___ Фрагмент документа

Изменение общественных настроений не могло не отразиться на курсе государственной политики. В конце 1999 года, к радости всего населения России, президент Ельцин ушел со своего поста и его место занял новый руководитель — В. В. Путин. Новый президент взял курс на укрепление государственных институтов, возвращение России достойного ее места в мировой политике. Будучи, на наш взгляд, неоднозначной (особенно касательно социально-экономического аспекта), политика В. В. Путина все же встречает широкую поддержку населения нашей страны. Враждебное отношение к этой политике со стороны США и других стран НАТО, особенно после возвращения Крыма в состав России, воскресило в памяти многочисленные примеры агрессивной политики Запада. Это, в свою очередь, актуализировало геополитические концепции Н. Я. Данилевского и других выдающихся русских мыслителей-консерваторов. При этом нынешняя власть, устами президента Путина, определяет в качестве духовных ориентиров идеи отечественных мыслителей консервативного толка (Н. А. Бердяева, И. А. Ильина и др.).

Отметим важный аспект: именно консерватизм разработал язык, способный в наибольшей мере воплотить понятия истории, судьбы, Родины. Все это свидетельствует о том, что отечественная консервативная традиция далеко еще не исчерпала тот потенциал, который в ней заложен.

I. У истоков русского консерватизма

Ф. В. Ростопчин. Мысли вслух на Красном крыльце российского дворянина Силы Андреевича Богатырева[63][64]

Ефремовский дворянин Сила Андреевич Богатырев, отставной подполковник, израненный на войнах, три выбора предводитель дворянский и кавалер Георгиевский и Владимирский, отправился из села Зажитова, по случаю милиции[65], в Тулу для закупки ружей и, узнав о победе под Прейсиш-Эйлау, проехал в Москву для разведывания о двух сыновьях, брате и племяннике, кои служат на войне. Отпев молебен за здравие Государя и отстояв набожно обедню в Успенском соборе, по выходе, в прекрасный день сел на Красном крыльце для отдохновения и, преисполнен быв великими происшествиями, славою России и своими замечаниями, положа локти на колена, поддерживая седую голову, стал думать вслух так:

«Господи помилуй! да будет ли этому конец? долго ли нам быть обезьянами? Не пора ли опомниться, приняться за ум, сотворить молитву и, плюнув, сказать французу: «Сгинь ты, дьявольское наваждение! ступай в ад или восвояси, все равно — только не будь на Руси».

______
___ Исходные данные

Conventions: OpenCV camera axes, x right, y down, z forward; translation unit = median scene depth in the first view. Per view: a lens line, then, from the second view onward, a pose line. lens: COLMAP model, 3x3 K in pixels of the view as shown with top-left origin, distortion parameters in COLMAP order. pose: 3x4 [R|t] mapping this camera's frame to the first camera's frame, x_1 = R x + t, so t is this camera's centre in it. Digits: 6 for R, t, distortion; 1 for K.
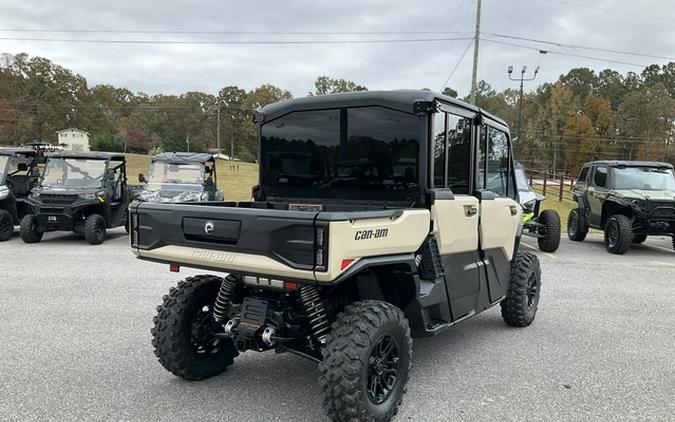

______

Формулировка задания: Переведите на английский язык предложение из фрагмента документа: «Отметим важный аспект: именно консерватизм разработал язык, способный в наибольшей мере воплотить понятия истории, судьбы, Родины».

Письменное решение: Let us note an important point: it was conservatism that developed a language capable of most fully embodying the concepts of history, destiny, and the Motherland.